The O(n) Club: Course Schedule (LeetCode 207): How Not to Major in Infinite Loops

⚡ TL;DR

This is a “can you finish all your courses” problem, which is code for “does your graph have a cycle?” Brute force? Sure, if you enjoy stack overflows and existential dread.

// Bad idea: blindly check all combos
boolean canFinish(int numCourses, int[][] prerequisites) {
    // Scream quietly while you try to brute-force dependencies
}

🧠 How Devs Usually Mess This Up

Common detours on the road to despair:

  • Treating the prerequisite list like a tree. Sorry, friend: this party has disconnected floors, loops, and secret trapdoors.
  • Ignoring direction. [a, b] means “b before a”—flip it at your peril.
  • One DFS for the whole thing? Unless your courses are in a cult, you’ll need to check every disconnected cluster.

🔍 What’s Actually Going On

Imagine a university where “Algorithms” is required for “Data Structures,” which is required for “Advanced Algorithms,” which is required for… “Algorithms.” Welcome to Sisyphean Studies!

We’re dealing with a directed graph: nodes as courses, edges as prerequisites. The only way you can finish is if these dependencies don’t create a single, nasty cycle—because once you’re caught, you never graduate.

The solution?

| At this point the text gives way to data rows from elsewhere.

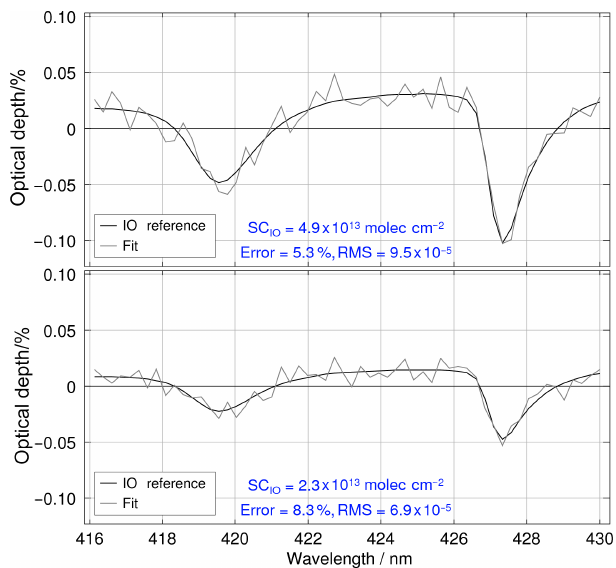
Figure 1. Example fitting results from SCIAMACHY on day 11 August 2008, with two different IO slant column amounts recorded at 55.34 ◦ N, 220.21 ◦ E (top) and 54.90 ◦ N, 215.92 ◦ E (bottom). The fit (grey) shows the measurement optical depth after all other fea- tures except for the IO absorption (black) have been subtracted. The optical depth RMS values are 9.5 and 6 . 9 × 10 − 5 ,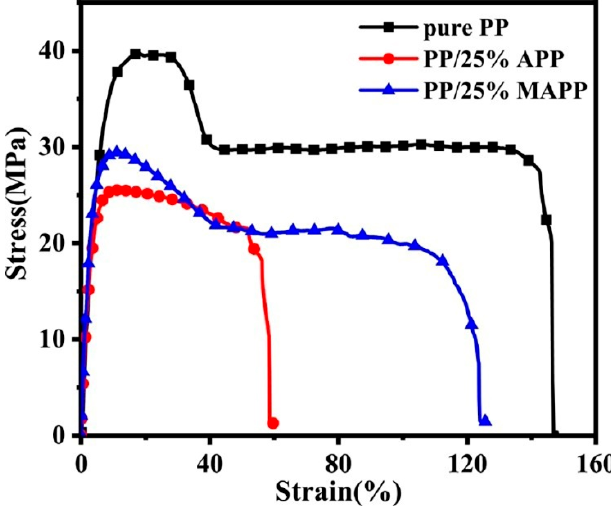
Figure 13. Typical stress-strain curves of pure PP and its flame-retardant blends. Table 5. Mechanical properties data of pure PP and its flame-retardant blends.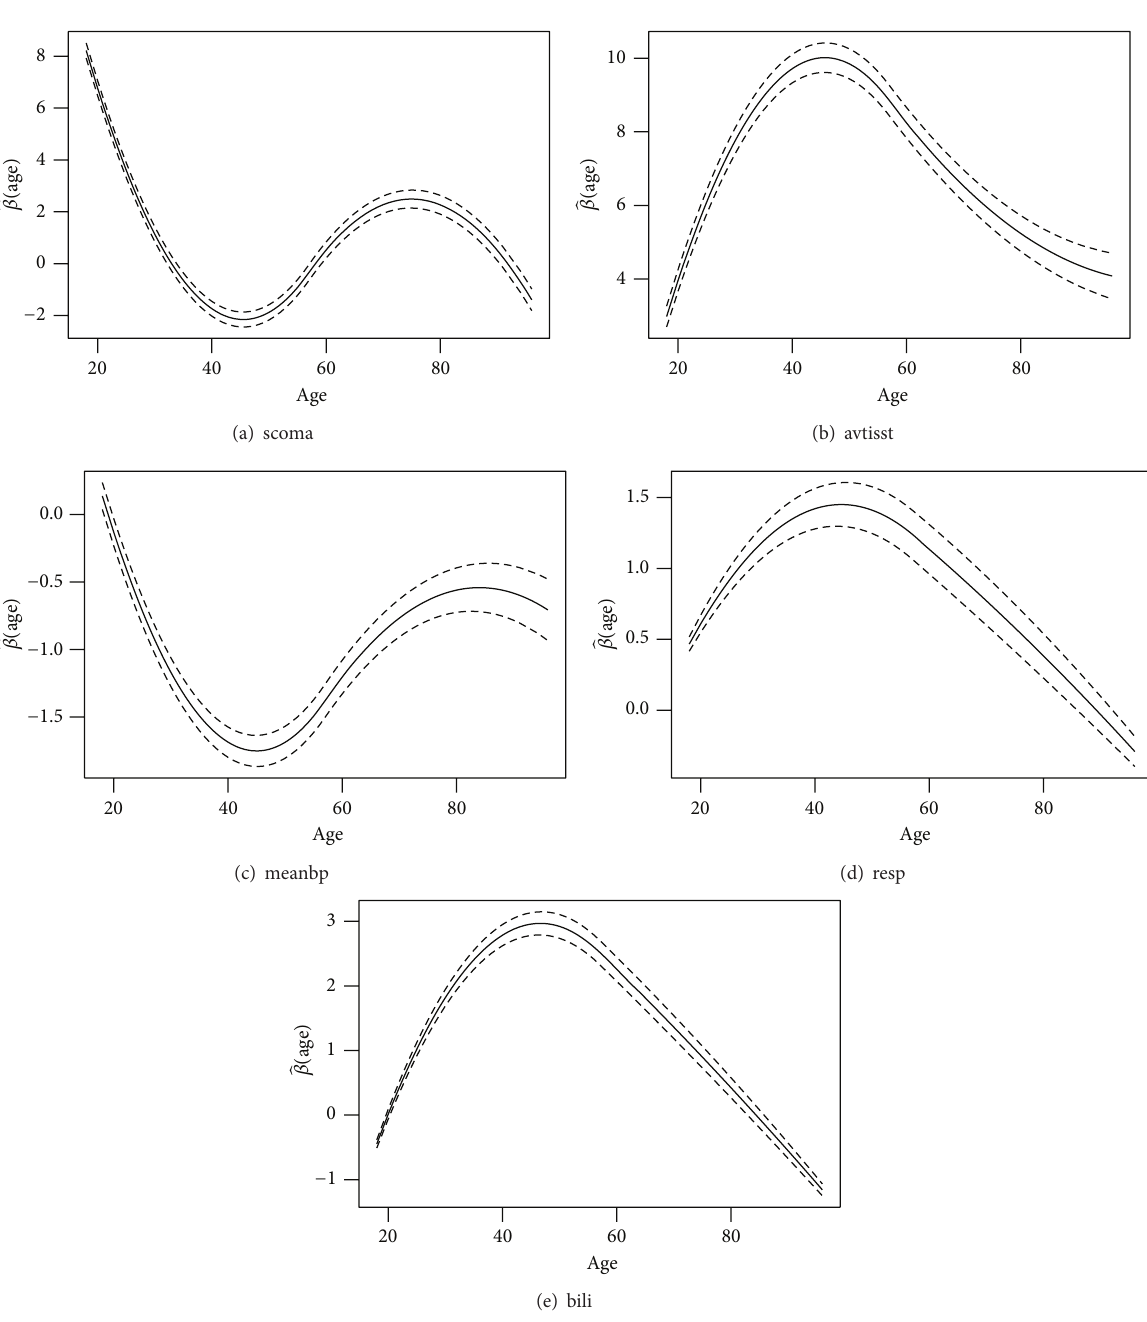
Figure 3: Results of the real data example. The estimated curves of those nonzero functional coefficients. The solid and dashed curves represent the estimated curve and 95% pointwise confidence intervals ( ×10 4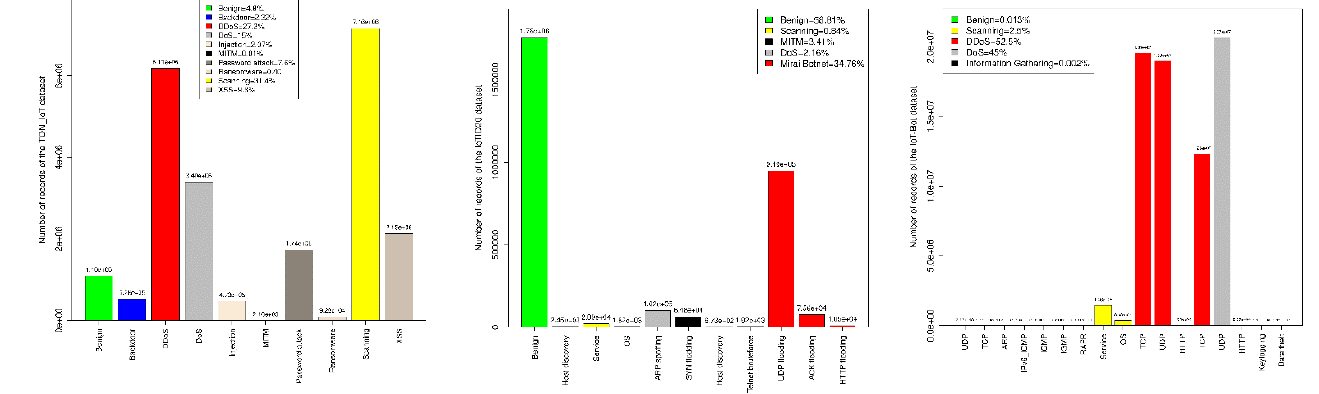
Figure 1. Distributions of classes and subclasses of the three datasets used in this study.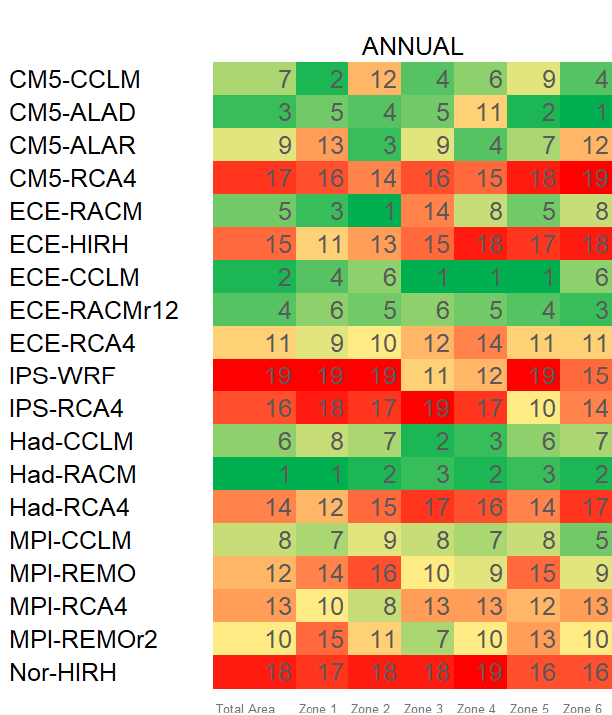
Figure 6. (a) As Fig. 2a but for annual precipitation. (b) As Fig. 2b but for annual precipitation.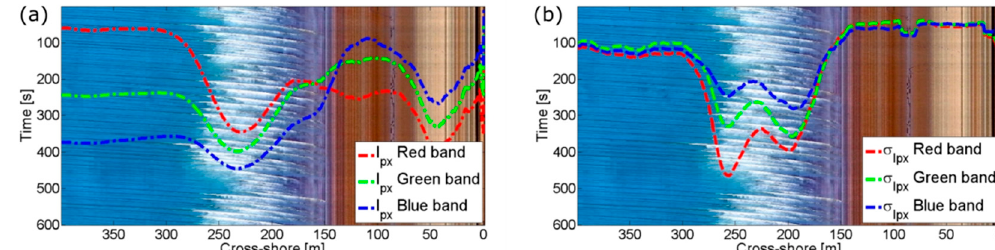
Figure 4. Timestack pixel intensity statistics, example with Timestack produced from Ribeira d’Ilhas images. ( a ) Averaged pixel intensity I px for Red (red line), Blue (blue line), and Green (green line) band of the Timestack; ( b ) standard deviation of pixel intensity σ I for Red (red line), Blue (blue line), and Green (green line) band of Timestack. Note that I px and σ I are superimposed to Timestack for description purposes and have an inverted y-axis unit.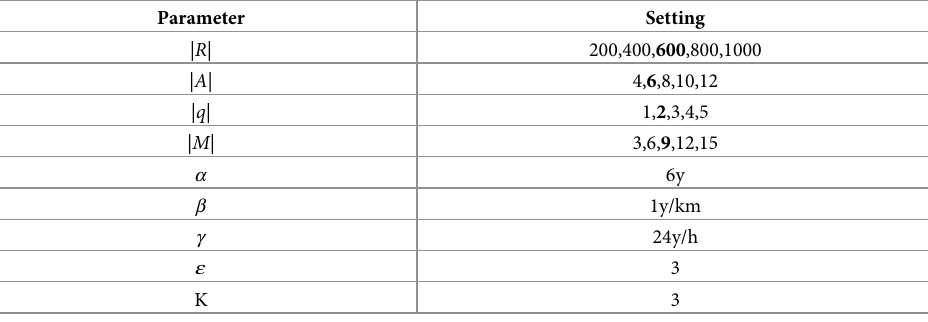
Table 5. The parameter settings for real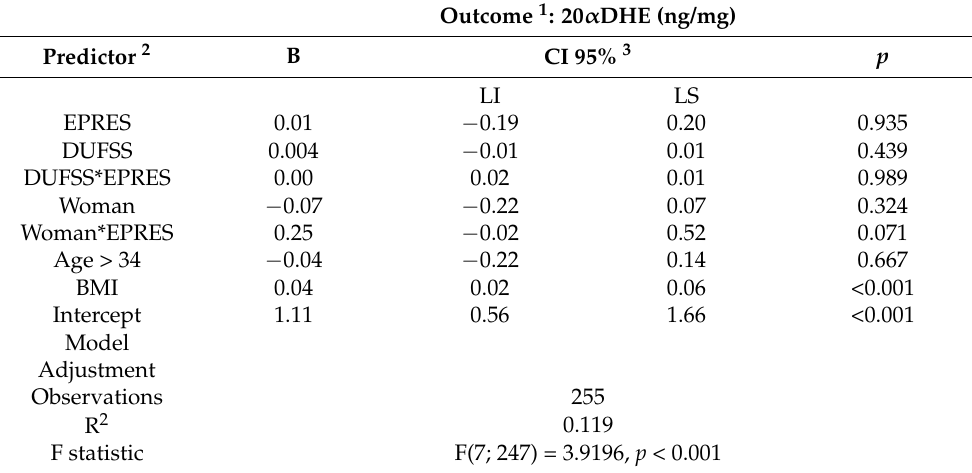
Table A1. Regression results of social support and employment precariousness interaction model predicting 20 α DHE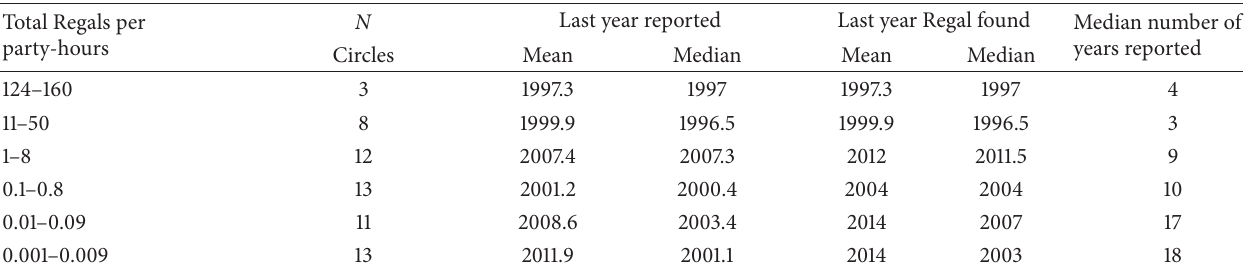
Table 4: Number of circles in each category of Regal abundance (calculated as total Regal individuals reported per total party-hours), mean and median year that a count was last reported from those circles, and that Regal Fritillary was last reported in those circles. Spearman rank correlations of total Regal individuals per total party-hours per circle with last year reported ( 𝑟 = −0.41920 , 𝑃 < 0.01 ) and with last year Regal reported ( 𝑟 = +0.03631 , 𝑃 > 0.10 ) and with number of years reported ( 𝑟 = −0.50137 , 𝑃 < 0.01 ), 𝑁 = 60 for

Topological sort (Kahn’s Algorithm) or DFS cycle-checking. Either way, you make sure there are no loops tying your shoelaces together.

🛠️ PseudoCode

  • Build adjacency lists for courses and prerequisites.
    List<Integer>[] graph = new List[numCourses];
  • Track state: 0 = unvisited, 1 = visiting, 2 = totally done.
    int[] state = new int[numCourses];
  • DFS for every course:
    • If you see a course marked as ‘visiting’, congrats: you found a cycle.
    • If you see ‘visited’, skip—your job here is done.
    boolean dfs(int course) {
        if (state[course] == 1) return false;
        if (state[course] == 2) return true;
        state[course] = 1;
        for (int dep : graph[course]) if (!dfs(dep)) return false;
        state[course] = 2;
        return true;
    }
  • Don’t trust the graph to be whole— check every course:
    for (int i = 0; i < numCourses; i++)
        if (!dfs(i)) return false;
    return true;

💻 The Code

public class Solution {
    public boolean canFinish(int numCourses, int[][] prerequisites) {
        List<Integer>[] graph = new ArrayList[numCourses];
        for (int i = 0; i < numCourses; i++)
            graph[i] = new ArrayList<>();
        for (int[] p : prerequisites)
            graph[p[1]].add(p[0]);
        int[] state = new int[numCourses];
        for (int i = 0; i < numCourses; i++)
            if (!dfs(i, graph, state)) return false;
        return true;
    }
    private boolean dfs(int node, List<Integer>[] graph, int[] state) {
        if (state[node] == 1) return false;
        if (state[node] == 2) return true;
        state[node] = 1;
        for (int next : graph[node])
            if (!dfs(next, graph, state)) return false;
        state[node] = 2;
        return true;
    }
}

⚠️ Pitfalls, Traps & Runtime Smacks

  • Edge cases galore: Single course? Empty prereqs? Self-loops or ten disconnected mini-cycles? Test them all.
  • Direction confusion: [a, b] really means “do b, then a.” That little arrow is never mutual.
  • Complexity check: You’ll touch every node and edge—O(V + E). No ninja tricks, just clean graph crawling.